The Government is keen to avoid duplicative reporting. Entities already subject to mandatory TCFD reporting or other climate-related reporting may see some rationalisation, but will need to ensure that their transition plan disclosures comply with any new mandatory obligations.

What is the interaction with the UK Sustainability Reporting Standards (UK SRS)?

The draft of UK SRS does not currently require an entity to have a transition plan, however the standards do require disclosures which are commonly disclosed and reported in transition plans and therefore there is a degree of transition planning within UK SRS. UK SRS S2 does not explicitly require disclosure of a stand-alone transition plan. 

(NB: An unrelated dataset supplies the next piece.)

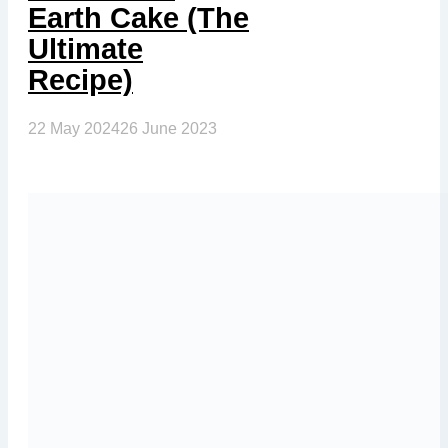
Earth Cake (The
Ultimate
Recipe)
22 May 2024
26 June 2023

Is there anything controversial in the consultation?

Yes and no.

As per the Labour party manifesto, the consultation references transition plans that are aligned “with the 1.5°C goal of the Paris Agreement”. However it has been pointed out (including in the Transition Finance Market Review) that there is no consistent and established understanding of exactly this means. Additionally, the consultation notes that the UK average surface temperature has already warmed by at least 1.2°C and many believe that a 1.5°C is no longer achievable. 

What are the legal risks and protections for companies disclosing their transition plans?

Transition plan disclosures often involve forward looking statements, estimates, and assumptions that may be outside the direct control of the reporting entity. The Government acknowledges the need for legal protection to ensure that directors are not unduly exposed to liability for good faith disclosures. 

Section 463 of the Companies Act 2006 provides a degree of protection for directors in relation to forward looking information in the Strategic Report and Directors’ Report, provided they are not reckless or knowingly misleading. The Government is considering whether similar protections should apply to disclosures made under the UK SRS and transition plan requirements.

Next steps

The consultation is open until 17 September 2025

Responses will be considered alongside the related consultations on the UK SRS and sustainability assurance. The FCA will consult on strengthening transition plan expectations for listed companies and asset managers. 

Conclusion

The transition plan consultation marks a significant step in the evolution of the UK’s sustainable finance regulatory landscape. Asset managers and other in scope entities should begin preparing for more detailed and potentially mandatory transition plan disclosures.